◆ THE TASK
Repeat exactly the lines running from the first line of the data to the line containing "35: (788, 126, 1.37)", both ends included, and nothing else; drop the pictures.

==== DATA EXTRACTS ====

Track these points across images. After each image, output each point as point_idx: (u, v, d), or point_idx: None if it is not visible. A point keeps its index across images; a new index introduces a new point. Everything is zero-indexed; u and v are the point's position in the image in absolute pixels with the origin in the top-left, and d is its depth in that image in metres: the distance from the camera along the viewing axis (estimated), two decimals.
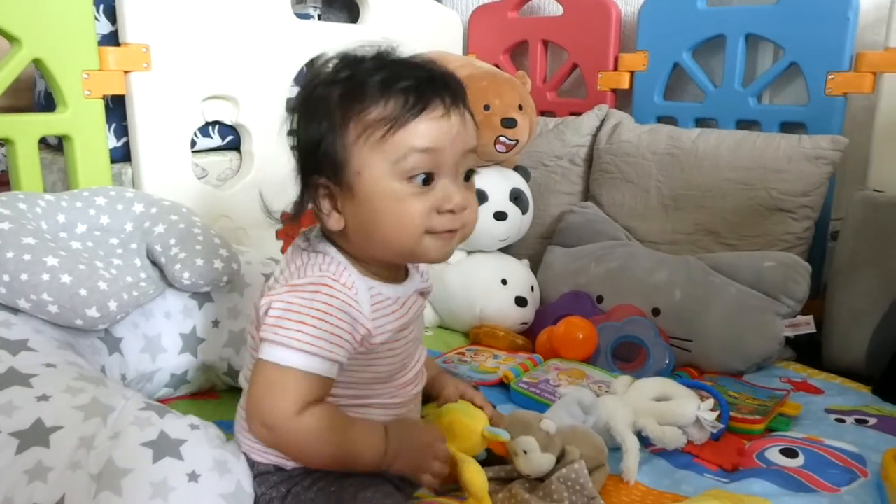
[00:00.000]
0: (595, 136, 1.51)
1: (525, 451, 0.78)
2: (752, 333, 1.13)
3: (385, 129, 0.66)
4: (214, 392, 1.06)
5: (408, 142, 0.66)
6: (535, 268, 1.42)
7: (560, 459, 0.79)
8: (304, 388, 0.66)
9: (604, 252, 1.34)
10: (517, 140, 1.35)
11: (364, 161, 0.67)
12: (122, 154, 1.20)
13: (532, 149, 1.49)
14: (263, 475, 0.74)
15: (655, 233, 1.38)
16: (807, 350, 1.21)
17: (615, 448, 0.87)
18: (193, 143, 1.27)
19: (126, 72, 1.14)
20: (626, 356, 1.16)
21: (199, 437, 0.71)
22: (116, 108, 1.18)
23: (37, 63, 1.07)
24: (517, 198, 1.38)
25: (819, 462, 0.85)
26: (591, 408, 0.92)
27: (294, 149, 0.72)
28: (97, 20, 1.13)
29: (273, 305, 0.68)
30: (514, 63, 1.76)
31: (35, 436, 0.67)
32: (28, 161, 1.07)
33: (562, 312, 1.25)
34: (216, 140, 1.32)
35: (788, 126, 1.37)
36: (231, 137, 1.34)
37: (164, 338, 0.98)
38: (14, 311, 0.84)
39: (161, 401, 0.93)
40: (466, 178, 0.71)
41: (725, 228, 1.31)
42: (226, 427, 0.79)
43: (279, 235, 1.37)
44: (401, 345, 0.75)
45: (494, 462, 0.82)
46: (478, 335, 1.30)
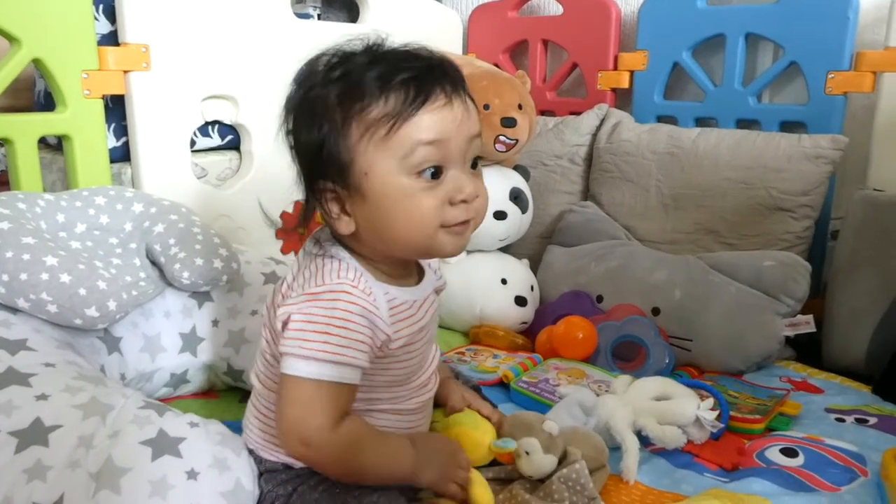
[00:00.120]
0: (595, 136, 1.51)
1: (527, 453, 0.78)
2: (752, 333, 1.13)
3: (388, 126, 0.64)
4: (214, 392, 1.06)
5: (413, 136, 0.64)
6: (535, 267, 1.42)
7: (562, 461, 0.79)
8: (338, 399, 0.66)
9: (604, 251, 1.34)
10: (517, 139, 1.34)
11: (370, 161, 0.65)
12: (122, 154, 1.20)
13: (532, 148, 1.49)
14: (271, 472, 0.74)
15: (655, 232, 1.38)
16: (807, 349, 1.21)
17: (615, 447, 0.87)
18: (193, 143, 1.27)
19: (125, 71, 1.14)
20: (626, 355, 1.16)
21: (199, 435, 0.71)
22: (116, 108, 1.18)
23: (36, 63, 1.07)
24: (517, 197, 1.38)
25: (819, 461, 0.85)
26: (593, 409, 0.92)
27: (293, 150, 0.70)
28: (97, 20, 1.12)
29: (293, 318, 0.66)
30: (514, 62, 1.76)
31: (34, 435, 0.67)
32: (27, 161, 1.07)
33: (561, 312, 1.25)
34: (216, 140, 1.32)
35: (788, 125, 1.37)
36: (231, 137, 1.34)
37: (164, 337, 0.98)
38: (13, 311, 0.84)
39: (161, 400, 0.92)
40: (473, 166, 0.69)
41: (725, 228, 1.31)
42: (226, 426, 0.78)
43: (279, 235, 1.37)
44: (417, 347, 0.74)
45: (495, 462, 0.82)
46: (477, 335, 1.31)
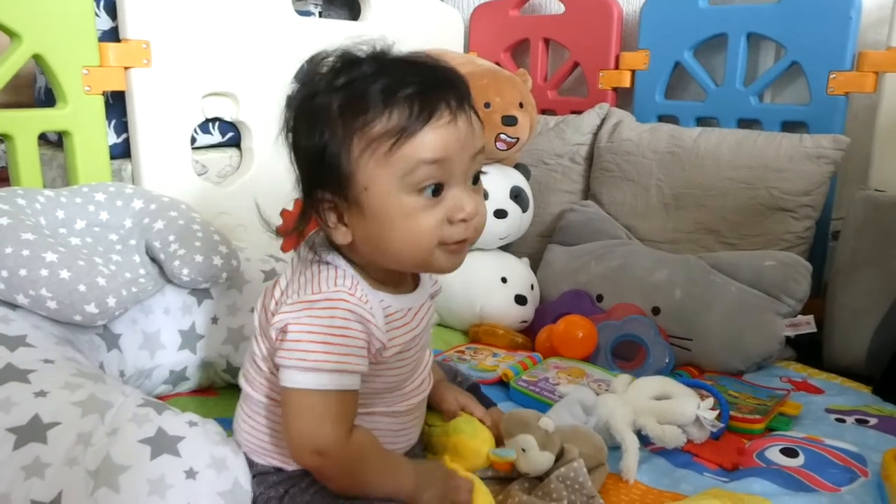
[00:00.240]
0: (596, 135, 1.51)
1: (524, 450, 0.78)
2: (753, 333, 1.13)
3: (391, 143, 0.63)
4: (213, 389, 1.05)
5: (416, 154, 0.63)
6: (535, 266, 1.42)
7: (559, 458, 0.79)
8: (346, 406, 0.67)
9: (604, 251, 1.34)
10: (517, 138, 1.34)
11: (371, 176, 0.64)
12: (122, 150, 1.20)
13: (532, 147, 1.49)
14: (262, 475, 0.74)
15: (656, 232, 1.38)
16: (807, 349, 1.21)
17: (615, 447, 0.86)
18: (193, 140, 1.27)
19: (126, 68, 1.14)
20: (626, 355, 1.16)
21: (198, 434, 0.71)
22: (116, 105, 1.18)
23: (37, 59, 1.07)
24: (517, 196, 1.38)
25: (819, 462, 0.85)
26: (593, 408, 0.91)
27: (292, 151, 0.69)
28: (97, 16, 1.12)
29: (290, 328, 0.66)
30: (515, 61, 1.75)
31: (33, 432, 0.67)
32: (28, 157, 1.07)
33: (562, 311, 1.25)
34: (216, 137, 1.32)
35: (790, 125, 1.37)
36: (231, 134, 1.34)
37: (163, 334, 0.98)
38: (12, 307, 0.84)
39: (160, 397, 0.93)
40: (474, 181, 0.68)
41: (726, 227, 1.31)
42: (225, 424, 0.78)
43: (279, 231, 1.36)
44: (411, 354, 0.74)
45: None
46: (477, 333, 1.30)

====

◆ ANSWER SPACE
Track these points across images. After each image, output each point as point_idx: (u, v, d), or point_idx: None if it is not visible. A point keeps its index across images; a new index introduces a new point. Everything is zero-indexed; u and v are the point's position in the image in absolute pixels with the origin in the top-left, and d is its depth in that image in metres: the distance from the camera along the viewing axis (estimated), two decimals.
[00:00.000]
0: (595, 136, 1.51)
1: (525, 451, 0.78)
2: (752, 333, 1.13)
3: (385, 129, 0.66)
4: (214, 392, 1.06)
5: (408, 142, 0.66)
6: (535, 268, 1.42)
7: (560, 459, 0.79)
8: (304, 388, 0.66)
9: (604, 252, 1.34)
10: (517, 140, 1.35)
11: (364, 161, 0.67)
12: (122, 154, 1.20)
13: (532, 149, 1.49)
14: (263, 475, 0.74)
15: (655, 233, 1.38)
16: (807, 350, 1.21)
17: (615, 448, 0.87)
18: (193, 143, 1.27)
19: (126, 72, 1.14)
20: (626, 356, 1.16)
21: (199, 437, 0.71)
22: (116, 108, 1.18)
23: (37, 63, 1.07)
24: (517, 198, 1.38)
25: (819, 462, 0.85)
26: (591, 408, 0.92)
27: (294, 149, 0.72)
28: (97, 20, 1.13)
29: (273, 305, 0.68)
30: (514, 63, 1.76)
31: (35, 436, 0.67)
32: (28, 161, 1.07)
33: (562, 312, 1.25)
34: (216, 140, 1.32)
35: (788, 126, 1.37)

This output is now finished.